Aktaş, bu günden beklentilerimizin, pazarın “boyunu aştığı için” gerçekleşmediğini ima ediyor. Elbette bu noktada mesai sisteminin ağırlığının da altını çiziyor: “Mağaralarda yaşamış hemcinslerimizin hiç bilmediği sekiz-beş mesaisine trafik azabı daeklendiğinde başka nasıl hissedebiliriz pazarın yetmezliğini? İşte şu saatler arasında alelacele düşüneceksin, öğleden sonra da esinlerin harekete geçmeli… Peter Sloterdijk’e göre Derrida pazar düşünürü değil, pazar gününü -gerçekten ve temel nedenlerle- iş gününe çeviren yorulmak bilmez bir işçiydi. Pazarı bütün günler gibi geçirebilir insan ama mesai sistemi ağırlığını korudukça biricik pazar sıkıntısını bütün günlere yaymaya devam edecek, vaatleri boyunu aştığı, bu iş güç ve tatil düzeneğinde başka türlü olamayacağı için de...”

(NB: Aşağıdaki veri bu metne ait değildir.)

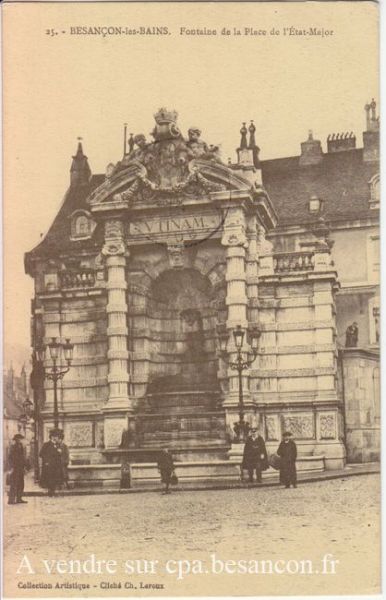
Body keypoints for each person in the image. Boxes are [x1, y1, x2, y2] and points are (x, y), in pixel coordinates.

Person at [39, 428, 64, 496]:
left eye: (57, 436)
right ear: (51, 437)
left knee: (55, 478)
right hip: (49, 465)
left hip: (55, 465)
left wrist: (59, 452)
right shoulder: (46, 445)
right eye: (54, 436)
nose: (55, 438)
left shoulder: (57, 445)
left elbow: (58, 456)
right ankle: (50, 492)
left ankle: (53, 491)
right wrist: (46, 461)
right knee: (49, 478)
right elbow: (41, 454)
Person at [7, 434, 28, 505]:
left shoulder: (21, 446)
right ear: (16, 439)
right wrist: (11, 467)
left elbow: (22, 457)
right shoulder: (13, 446)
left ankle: (19, 498)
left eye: (20, 439)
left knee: (21, 484)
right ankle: (11, 500)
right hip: (15, 467)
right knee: (14, 484)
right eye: (18, 439)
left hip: (20, 467)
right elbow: (10, 457)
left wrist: (25, 466)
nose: (19, 440)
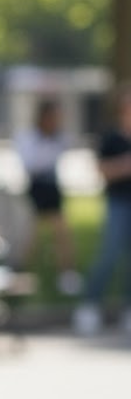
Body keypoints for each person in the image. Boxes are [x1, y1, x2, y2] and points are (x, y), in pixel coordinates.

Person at [73, 90, 131, 335]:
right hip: (117, 203)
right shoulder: (111, 139)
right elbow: (101, 170)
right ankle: (90, 304)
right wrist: (125, 165)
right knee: (108, 255)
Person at [13, 98, 82, 294]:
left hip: (52, 188)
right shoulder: (29, 137)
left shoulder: (58, 138)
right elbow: (32, 163)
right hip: (36, 188)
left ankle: (67, 274)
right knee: (30, 236)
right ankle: (21, 275)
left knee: (62, 233)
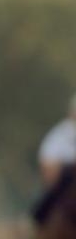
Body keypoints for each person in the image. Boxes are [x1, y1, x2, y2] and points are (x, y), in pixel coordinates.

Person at [31, 93, 76, 224]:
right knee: (48, 200)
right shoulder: (60, 134)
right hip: (65, 179)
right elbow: (48, 160)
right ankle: (33, 226)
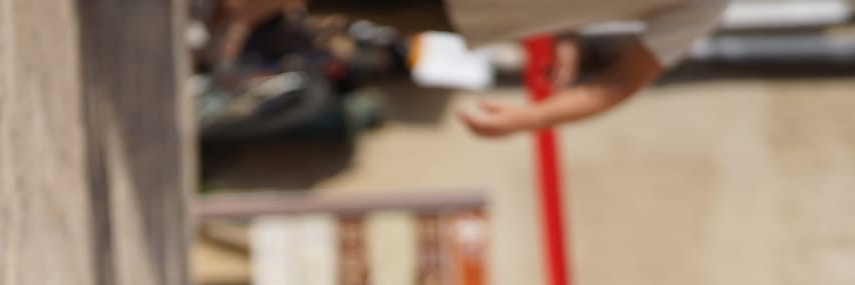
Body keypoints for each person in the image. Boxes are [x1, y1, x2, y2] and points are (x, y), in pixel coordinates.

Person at [209, 2, 732, 138]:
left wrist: (526, 118)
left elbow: (620, 81)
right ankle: (236, 19)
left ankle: (237, 18)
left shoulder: (701, 7)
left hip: (470, 11)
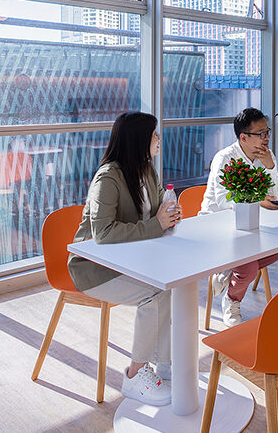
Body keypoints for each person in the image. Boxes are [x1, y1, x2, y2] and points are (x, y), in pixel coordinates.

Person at [67, 112, 181, 406]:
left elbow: (155, 211)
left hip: (133, 261)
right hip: (95, 270)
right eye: (154, 134)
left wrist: (169, 211)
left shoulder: (147, 169)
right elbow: (103, 233)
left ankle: (165, 365)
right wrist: (157, 224)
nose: (158, 139)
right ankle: (135, 374)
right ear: (139, 140)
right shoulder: (108, 177)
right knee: (156, 294)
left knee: (172, 286)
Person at [201, 107, 278, 327]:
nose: (266, 138)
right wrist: (258, 200)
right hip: (215, 226)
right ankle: (231, 299)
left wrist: (270, 166)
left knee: (277, 250)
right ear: (243, 137)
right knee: (247, 267)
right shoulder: (225, 158)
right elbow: (222, 200)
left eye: (267, 132)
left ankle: (228, 271)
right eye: (261, 134)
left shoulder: (266, 155)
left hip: (248, 225)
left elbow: (277, 193)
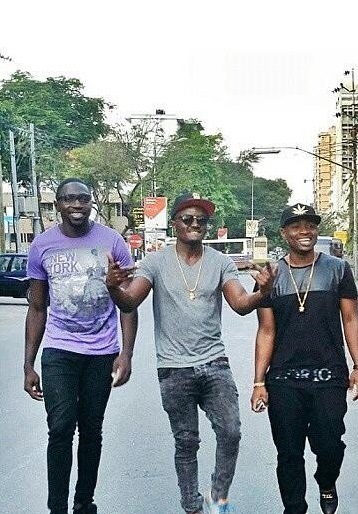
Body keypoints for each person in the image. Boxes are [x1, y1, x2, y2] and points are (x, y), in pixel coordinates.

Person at [105, 192, 276, 514]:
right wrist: (113, 287)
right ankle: (191, 505)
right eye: (187, 219)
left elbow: (240, 305)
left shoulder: (221, 262)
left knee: (231, 431)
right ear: (175, 224)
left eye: (201, 220)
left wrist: (262, 293)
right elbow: (129, 302)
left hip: (214, 363)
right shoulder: (155, 262)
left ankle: (218, 497)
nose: (195, 224)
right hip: (173, 368)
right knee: (186, 441)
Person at [23, 178, 139, 514]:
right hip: (59, 349)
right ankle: (57, 507)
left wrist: (126, 353)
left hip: (102, 351)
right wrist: (28, 364)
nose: (77, 205)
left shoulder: (112, 241)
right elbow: (37, 308)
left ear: (91, 204)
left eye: (83, 199)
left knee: (91, 429)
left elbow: (128, 304)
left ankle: (84, 501)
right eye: (69, 199)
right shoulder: (42, 245)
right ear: (58, 204)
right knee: (60, 427)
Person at [250, 203, 358, 514]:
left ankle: (326, 481)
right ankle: (294, 509)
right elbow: (266, 330)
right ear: (283, 233)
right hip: (284, 380)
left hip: (330, 376)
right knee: (288, 454)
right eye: (296, 226)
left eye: (310, 225)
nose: (305, 231)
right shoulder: (270, 276)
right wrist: (259, 382)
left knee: (330, 445)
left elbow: (351, 319)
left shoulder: (337, 269)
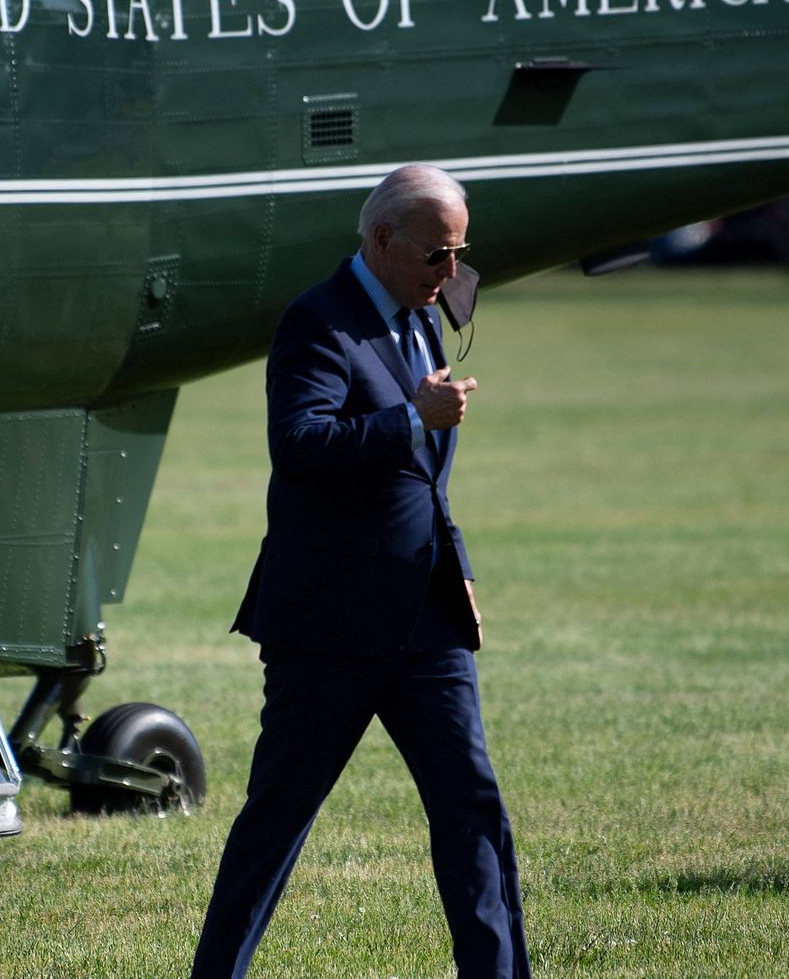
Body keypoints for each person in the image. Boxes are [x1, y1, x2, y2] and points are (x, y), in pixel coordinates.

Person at [190, 165, 529, 978]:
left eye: (460, 254)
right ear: (380, 241)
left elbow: (424, 479)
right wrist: (411, 416)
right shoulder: (319, 323)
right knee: (279, 818)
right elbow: (300, 448)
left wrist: (461, 568)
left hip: (428, 621)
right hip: (330, 628)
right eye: (436, 255)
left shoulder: (422, 317)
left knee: (472, 809)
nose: (452, 274)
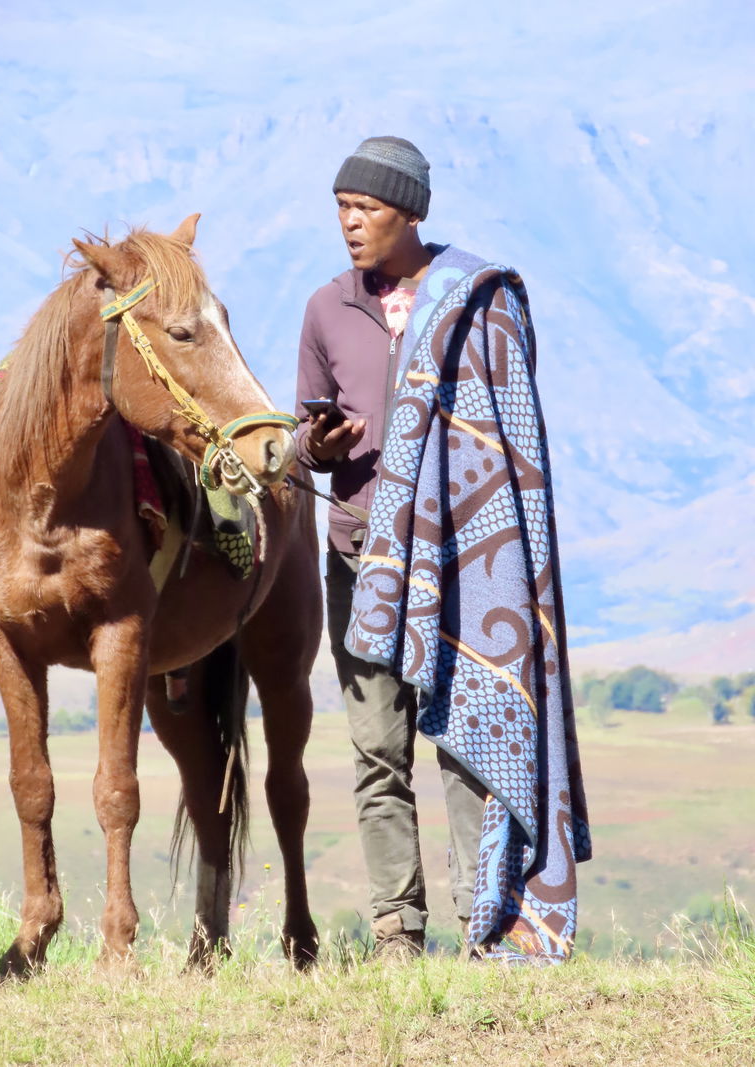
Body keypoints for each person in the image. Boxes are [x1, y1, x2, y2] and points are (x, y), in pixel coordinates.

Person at [294, 136, 591, 962]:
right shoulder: (326, 308)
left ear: (410, 213)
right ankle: (396, 930)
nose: (350, 223)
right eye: (342, 209)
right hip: (357, 557)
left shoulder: (473, 300)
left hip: (461, 565)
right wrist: (319, 444)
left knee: (466, 742)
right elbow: (299, 436)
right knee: (377, 752)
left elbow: (508, 426)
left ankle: (479, 924)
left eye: (366, 208)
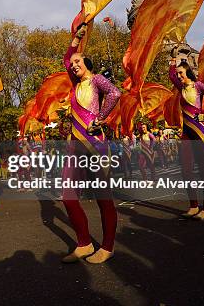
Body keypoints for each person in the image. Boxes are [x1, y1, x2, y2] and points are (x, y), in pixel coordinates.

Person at [60, 25, 120, 264]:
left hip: (96, 144)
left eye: (78, 61)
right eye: (73, 63)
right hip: (75, 145)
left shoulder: (97, 80)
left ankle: (107, 246)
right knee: (67, 196)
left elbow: (115, 94)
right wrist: (76, 39)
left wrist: (101, 118)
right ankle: (84, 243)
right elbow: (66, 58)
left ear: (87, 63)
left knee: (103, 197)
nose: (74, 65)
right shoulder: (75, 86)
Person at [169, 48, 204, 220]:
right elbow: (171, 75)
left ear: (188, 71)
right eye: (178, 74)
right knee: (186, 169)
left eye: (181, 73)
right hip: (186, 132)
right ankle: (193, 205)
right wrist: (173, 58)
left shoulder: (198, 86)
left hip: (200, 130)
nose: (179, 76)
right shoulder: (180, 87)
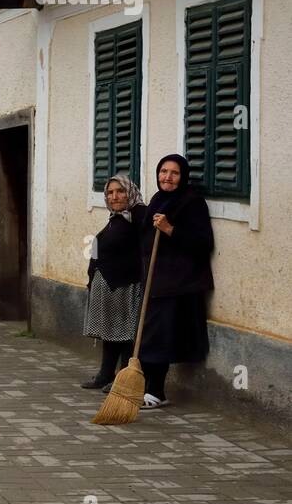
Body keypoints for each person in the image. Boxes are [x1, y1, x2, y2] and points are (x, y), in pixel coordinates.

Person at [137, 154, 213, 409]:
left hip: (178, 284)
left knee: (160, 336)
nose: (167, 177)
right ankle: (146, 387)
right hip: (155, 280)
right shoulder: (158, 199)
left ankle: (156, 391)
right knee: (149, 334)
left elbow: (203, 244)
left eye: (174, 173)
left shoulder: (192, 203)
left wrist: (170, 229)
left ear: (184, 176)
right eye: (163, 172)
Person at [80, 174, 147, 390]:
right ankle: (105, 374)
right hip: (107, 285)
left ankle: (123, 379)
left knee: (126, 333)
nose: (115, 196)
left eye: (120, 191)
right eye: (110, 192)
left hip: (125, 285)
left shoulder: (139, 215)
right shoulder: (116, 218)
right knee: (110, 332)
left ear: (130, 192)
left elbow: (145, 250)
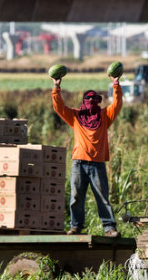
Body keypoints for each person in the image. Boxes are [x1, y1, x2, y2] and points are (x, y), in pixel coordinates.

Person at [51, 72, 123, 236]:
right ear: (83, 102)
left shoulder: (105, 116)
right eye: (88, 100)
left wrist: (116, 85)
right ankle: (76, 226)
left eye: (94, 100)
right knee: (76, 197)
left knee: (103, 198)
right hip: (79, 163)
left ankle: (109, 228)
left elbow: (117, 104)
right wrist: (56, 87)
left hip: (97, 164)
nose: (91, 103)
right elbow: (59, 108)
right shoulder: (75, 116)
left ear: (99, 102)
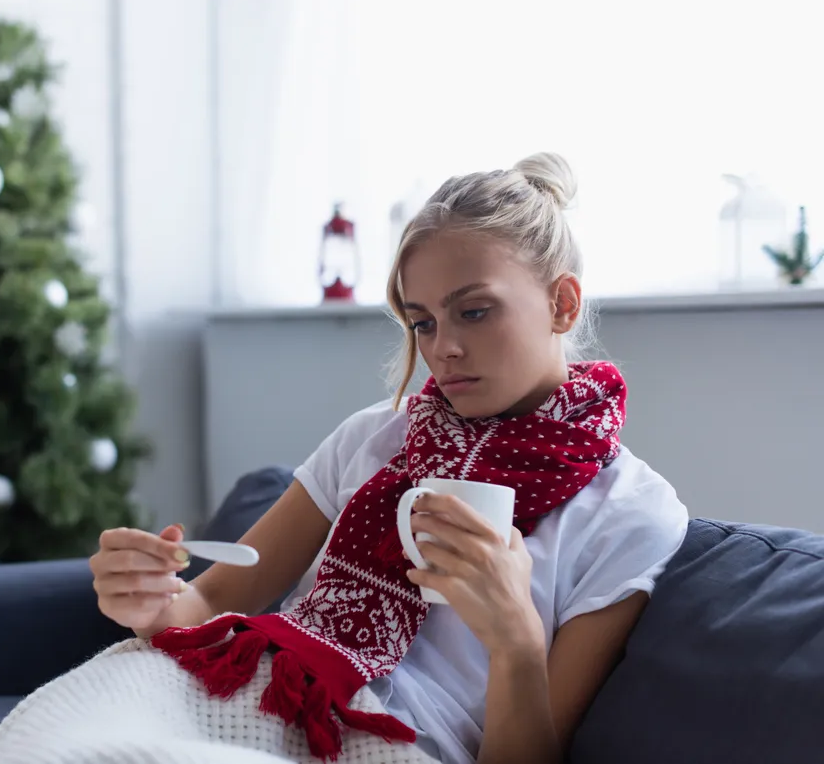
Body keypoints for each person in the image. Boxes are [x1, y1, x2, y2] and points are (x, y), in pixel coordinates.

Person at [89, 152, 689, 764]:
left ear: (562, 304)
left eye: (474, 311)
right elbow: (211, 604)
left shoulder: (630, 513)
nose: (444, 349)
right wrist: (151, 600)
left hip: (388, 745)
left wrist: (515, 640)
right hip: (262, 692)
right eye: (422, 322)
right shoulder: (373, 439)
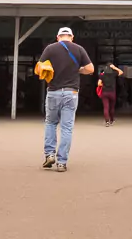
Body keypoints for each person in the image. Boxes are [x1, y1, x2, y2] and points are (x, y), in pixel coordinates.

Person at [40, 27, 94, 172]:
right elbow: (90, 69)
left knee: (50, 123)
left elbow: (40, 67)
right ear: (72, 37)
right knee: (67, 127)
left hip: (53, 92)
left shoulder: (50, 49)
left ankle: (49, 154)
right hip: (71, 93)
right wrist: (78, 70)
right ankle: (62, 162)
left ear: (58, 37)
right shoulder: (79, 49)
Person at [98, 61, 123, 126]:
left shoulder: (102, 75)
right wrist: (115, 68)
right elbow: (121, 72)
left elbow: (99, 84)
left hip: (104, 92)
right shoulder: (113, 74)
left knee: (106, 107)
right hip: (112, 92)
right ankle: (112, 120)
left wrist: (104, 85)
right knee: (112, 107)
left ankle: (107, 122)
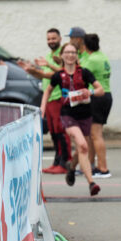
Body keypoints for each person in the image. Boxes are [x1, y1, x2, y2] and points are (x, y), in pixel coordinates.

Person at [41, 42, 104, 196]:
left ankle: (71, 167)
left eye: (73, 52)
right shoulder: (58, 75)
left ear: (77, 56)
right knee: (82, 145)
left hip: (85, 115)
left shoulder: (84, 73)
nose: (70, 55)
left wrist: (89, 92)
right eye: (67, 52)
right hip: (68, 115)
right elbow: (47, 92)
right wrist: (41, 111)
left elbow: (100, 90)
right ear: (62, 55)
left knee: (81, 148)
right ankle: (91, 183)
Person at [20, 28, 72, 175]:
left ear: (60, 39)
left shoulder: (63, 55)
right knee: (54, 132)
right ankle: (57, 161)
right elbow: (45, 75)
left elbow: (60, 73)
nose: (51, 41)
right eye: (48, 39)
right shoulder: (48, 56)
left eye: (54, 38)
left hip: (59, 97)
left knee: (61, 131)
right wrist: (31, 70)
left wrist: (44, 68)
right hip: (49, 97)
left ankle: (65, 162)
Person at [82, 33, 113, 178]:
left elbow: (79, 73)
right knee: (95, 134)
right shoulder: (102, 56)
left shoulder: (92, 60)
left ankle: (103, 168)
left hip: (97, 96)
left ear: (85, 45)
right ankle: (97, 166)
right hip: (107, 95)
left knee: (96, 135)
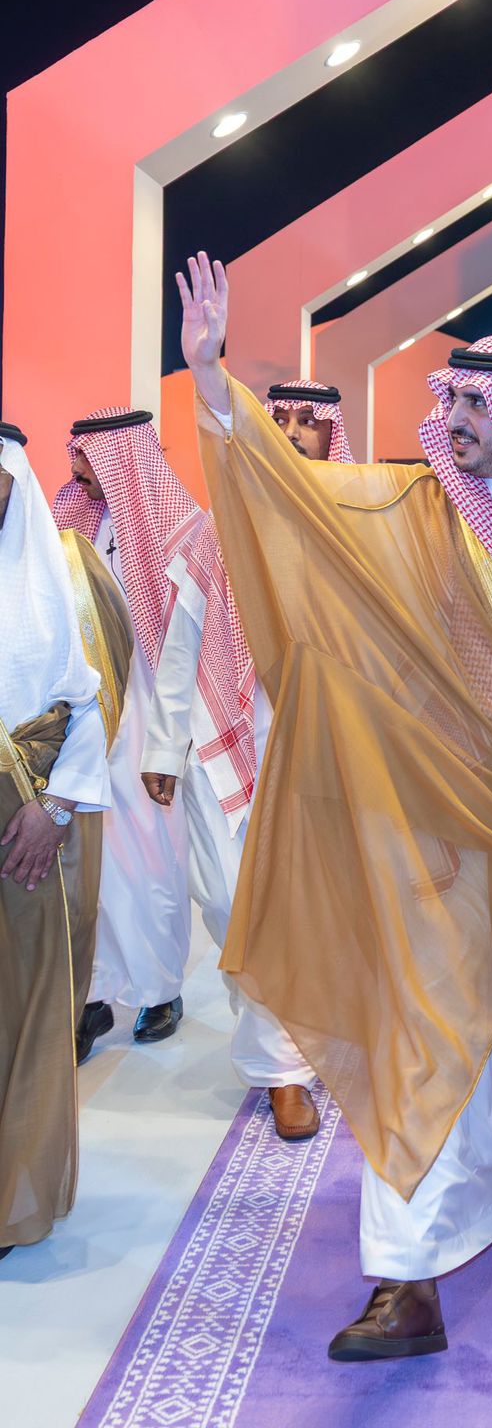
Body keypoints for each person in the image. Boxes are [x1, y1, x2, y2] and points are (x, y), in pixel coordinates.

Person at [176, 251, 492, 1360]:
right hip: (428, 820)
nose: (452, 418)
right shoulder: (410, 510)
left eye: (475, 403)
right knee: (425, 1028)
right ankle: (404, 1281)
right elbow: (292, 497)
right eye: (449, 399)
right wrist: (213, 381)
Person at [139, 380, 354, 1140]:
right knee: (234, 905)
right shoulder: (216, 528)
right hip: (224, 744)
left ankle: (285, 1067)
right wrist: (162, 745)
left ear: (332, 435)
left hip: (326, 750)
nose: (292, 432)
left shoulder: (352, 527)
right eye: (279, 418)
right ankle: (281, 1052)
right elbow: (181, 646)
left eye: (308, 421)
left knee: (311, 910)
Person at [1, 421, 131, 1260]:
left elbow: (89, 707)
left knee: (22, 1006)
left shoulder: (49, 577)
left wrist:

Aktaş’ın anlatımlarına göre cumartesi ile pazar arasındaki gerilim de dikkate değer bir mesele. Bu noktada günleri ailemizle veya yalnız geçirmenin farkı ortaya çıkıyor. Tüm bunları anlamak için Aktaş’ın şu anlatısına dikkat kesilebiliriz: “Üniversite yıllarında cumanın akşam saatlerinde bir projeyi son noktasına taşımanın gerilimi içinde olurdum, zaman hiç yetmezdi, cumartesi bir yerlere gitmek gerekirdi ve pazar günü gelir çatardı. Ara verip babamın gömleklerini ütüler, ara verip bulaşık yıkar, ara verip namaz kılar, ara verip yürüyüşe çıkar ve düşünceler içinde dönerdim. Bir şeyler sürekli –sanki o çok cömert olabilirmiş gibi- pazarın zamanına ertelenir ve sıkışırdı. Annem küveti yeterince ovmadığımı düşünür, yeniden ovmamı isterdi. Pazar, iyi kötü sürprizlerle dolu koca bir depo gibiydi, nelerle karşılaşacağınıza emin olamazdınız. Telefon çok sık kullanılan bir araç değildi. Bir misafir kapıyı çaldığında, hele kışsa mevsim, sobanın yandığı on beş metrekarelik odada misafir ağırlarken proje çalışmayı sürdürürdüm. Havada bir buhar olurdu. Müzik dinleyemezdim. Çayları sürekli tazelemek gerekirdi. Televizyonun sesi uğultuyu bastırmak için habire çoğaltılırdı. Olgunlaşması gereken ne çok detay gözümde büyürdü çizdiğim projede! Başka bir yerde olabilmeyi isterdim.”